|XKCD for Jan 20, 2014
It ruffled my feathers a bit; automation is a big part of what we do for clinical labs and I know, I can prove, that we leave processes faster, cheaper and better when we are done with them.
This is, in part, because we go easy on the "rethinking" part. We like business process engineering, the careful defining and describing the working parts of a process as though that process were a machine. Through careful description comes understanding.
We fear business process re-engineering, the long and tedious process in which MBAs and frustrated worker bees compete to imagine a perfect world which software people are then to summon from the ether.
We understand that the pieces interact and interconnect. We also understand that predicting how it will all shake out is a very low-percentage business so instead of trying to fix the entire process, we go after low-hanging fruit and iterate.
Billing wants paper from which to work? Fine, give them cheap, simple reports and print them. Once they believe in the reports, they may be open to a web page instead of printing. Once they trust the web page, they be willing to consider a data feed.
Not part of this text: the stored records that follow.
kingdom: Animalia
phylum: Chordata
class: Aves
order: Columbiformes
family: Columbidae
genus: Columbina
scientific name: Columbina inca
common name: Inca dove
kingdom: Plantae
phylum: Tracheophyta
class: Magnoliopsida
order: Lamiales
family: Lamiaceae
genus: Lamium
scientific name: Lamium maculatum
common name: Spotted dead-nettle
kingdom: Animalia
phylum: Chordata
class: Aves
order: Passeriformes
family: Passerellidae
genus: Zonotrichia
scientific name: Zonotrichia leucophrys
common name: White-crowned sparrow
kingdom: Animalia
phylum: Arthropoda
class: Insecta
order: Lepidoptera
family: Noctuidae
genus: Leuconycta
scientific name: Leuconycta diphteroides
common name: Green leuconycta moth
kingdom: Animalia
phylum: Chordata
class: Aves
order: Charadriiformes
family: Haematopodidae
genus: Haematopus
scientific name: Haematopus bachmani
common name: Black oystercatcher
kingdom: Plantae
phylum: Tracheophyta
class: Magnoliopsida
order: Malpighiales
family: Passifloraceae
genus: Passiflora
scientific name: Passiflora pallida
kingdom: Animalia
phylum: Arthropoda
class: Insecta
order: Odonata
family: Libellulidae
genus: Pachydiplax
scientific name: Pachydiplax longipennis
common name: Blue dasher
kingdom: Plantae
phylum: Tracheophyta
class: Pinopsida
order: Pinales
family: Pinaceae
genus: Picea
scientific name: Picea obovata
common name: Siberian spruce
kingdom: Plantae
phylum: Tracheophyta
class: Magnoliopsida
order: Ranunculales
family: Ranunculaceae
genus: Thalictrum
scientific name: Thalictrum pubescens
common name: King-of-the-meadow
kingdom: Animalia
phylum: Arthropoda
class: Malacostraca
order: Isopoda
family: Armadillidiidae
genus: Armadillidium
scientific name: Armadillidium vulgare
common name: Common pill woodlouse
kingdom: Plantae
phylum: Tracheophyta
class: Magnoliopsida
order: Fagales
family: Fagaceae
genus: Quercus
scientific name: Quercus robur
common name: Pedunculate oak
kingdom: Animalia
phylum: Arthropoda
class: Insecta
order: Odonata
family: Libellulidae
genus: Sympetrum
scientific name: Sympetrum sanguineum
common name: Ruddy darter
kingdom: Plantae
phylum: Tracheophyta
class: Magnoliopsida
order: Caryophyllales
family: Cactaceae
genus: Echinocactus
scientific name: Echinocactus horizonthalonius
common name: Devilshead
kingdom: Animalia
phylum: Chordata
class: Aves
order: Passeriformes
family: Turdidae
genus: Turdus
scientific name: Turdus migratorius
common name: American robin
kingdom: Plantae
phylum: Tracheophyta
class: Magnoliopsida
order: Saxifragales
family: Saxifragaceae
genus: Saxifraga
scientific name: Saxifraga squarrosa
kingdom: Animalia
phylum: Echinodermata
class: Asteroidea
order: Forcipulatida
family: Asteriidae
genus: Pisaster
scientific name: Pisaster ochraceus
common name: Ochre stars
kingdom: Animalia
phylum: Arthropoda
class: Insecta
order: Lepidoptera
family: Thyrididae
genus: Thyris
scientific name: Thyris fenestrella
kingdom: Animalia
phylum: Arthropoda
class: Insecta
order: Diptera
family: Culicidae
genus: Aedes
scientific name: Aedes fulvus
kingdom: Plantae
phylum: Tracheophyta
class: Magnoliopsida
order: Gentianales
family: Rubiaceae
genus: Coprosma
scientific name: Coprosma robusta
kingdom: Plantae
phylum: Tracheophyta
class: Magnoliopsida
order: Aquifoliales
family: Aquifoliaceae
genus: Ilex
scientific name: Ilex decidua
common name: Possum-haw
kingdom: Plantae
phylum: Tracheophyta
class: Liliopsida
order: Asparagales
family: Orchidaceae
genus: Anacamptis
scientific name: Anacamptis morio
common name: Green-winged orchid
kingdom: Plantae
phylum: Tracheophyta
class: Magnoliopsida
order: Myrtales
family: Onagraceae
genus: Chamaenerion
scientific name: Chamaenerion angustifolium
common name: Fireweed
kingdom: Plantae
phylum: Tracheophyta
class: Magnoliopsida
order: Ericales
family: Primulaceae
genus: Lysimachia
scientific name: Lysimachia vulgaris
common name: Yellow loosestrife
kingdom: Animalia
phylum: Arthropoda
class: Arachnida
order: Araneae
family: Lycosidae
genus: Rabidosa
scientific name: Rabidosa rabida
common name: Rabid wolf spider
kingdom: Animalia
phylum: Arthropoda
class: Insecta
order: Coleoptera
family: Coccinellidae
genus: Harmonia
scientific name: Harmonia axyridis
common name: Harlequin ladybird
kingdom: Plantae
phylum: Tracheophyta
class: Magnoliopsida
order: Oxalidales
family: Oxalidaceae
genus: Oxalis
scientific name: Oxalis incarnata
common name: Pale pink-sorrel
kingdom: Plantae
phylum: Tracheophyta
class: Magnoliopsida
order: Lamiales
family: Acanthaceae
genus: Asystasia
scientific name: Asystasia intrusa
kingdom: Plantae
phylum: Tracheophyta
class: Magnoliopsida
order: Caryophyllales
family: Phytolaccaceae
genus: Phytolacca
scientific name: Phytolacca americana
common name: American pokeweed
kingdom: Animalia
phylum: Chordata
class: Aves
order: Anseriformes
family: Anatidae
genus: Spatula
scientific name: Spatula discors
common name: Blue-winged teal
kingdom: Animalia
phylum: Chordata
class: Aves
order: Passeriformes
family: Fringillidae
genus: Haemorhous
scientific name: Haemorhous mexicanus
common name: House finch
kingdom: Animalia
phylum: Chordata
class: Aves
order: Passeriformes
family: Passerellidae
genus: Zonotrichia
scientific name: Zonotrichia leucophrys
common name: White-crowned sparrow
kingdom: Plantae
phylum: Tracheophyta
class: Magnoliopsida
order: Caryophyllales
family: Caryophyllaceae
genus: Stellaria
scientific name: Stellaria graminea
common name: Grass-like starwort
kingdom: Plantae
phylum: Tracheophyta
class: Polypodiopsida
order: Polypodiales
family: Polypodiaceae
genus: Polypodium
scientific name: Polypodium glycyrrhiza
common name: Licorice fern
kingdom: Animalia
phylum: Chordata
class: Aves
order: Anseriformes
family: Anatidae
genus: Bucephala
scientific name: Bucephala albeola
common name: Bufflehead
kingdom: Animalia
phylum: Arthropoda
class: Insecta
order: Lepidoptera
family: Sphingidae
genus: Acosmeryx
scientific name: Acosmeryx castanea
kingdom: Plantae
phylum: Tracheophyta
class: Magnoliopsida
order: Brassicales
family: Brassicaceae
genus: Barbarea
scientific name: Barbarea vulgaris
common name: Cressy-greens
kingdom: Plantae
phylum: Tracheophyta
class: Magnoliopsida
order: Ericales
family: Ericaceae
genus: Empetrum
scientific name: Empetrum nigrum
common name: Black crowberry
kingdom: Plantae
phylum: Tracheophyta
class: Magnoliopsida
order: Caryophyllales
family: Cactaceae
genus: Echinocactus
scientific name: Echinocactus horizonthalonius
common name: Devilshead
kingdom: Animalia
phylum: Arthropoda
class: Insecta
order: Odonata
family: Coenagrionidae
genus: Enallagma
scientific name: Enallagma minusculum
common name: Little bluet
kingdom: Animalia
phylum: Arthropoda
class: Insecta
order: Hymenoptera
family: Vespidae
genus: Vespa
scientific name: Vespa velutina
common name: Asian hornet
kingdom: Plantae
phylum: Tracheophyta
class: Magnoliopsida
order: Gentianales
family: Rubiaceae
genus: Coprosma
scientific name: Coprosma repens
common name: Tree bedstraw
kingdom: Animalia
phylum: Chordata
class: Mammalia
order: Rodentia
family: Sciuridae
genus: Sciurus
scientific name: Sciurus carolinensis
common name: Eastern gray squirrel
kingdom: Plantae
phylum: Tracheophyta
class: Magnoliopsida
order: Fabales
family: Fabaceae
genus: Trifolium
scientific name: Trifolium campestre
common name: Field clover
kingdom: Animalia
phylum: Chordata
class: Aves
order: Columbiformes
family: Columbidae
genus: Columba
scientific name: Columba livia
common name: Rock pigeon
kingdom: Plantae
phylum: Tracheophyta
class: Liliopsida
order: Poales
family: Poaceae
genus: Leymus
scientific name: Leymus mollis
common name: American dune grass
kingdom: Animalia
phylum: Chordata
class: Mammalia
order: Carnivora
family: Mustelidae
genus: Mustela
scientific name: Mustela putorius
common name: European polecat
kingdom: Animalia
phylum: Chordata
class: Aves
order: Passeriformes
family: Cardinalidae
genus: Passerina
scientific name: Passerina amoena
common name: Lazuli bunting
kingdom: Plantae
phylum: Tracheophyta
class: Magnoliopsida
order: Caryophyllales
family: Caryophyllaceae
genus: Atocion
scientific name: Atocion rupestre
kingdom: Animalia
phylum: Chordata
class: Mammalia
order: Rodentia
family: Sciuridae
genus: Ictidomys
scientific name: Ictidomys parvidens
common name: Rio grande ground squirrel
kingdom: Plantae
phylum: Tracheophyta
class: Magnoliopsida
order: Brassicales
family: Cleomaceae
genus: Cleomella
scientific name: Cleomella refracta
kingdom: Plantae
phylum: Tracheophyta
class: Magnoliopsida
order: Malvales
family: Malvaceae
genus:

Once they have the data feed, who needs all this damned paper?
"Please stop printing those reports, nobody looks at them any more" is how our successful automation gigs end. But we don't start with "you guys need to ditch the paper, this is the 21st century!"
The clinical lab was slow to embrace automated analyzers and autoverification, but embrace them they did. The greying of workforce and lack of new blood means that it is time to take the automation behind the bench.
We know that some IT "automation" made data entry and other tasks slower and harder, but please don't tar us all with the same brush: there are plenty of tasks the computer can do faster and better, so you can concentrate on the other stuff.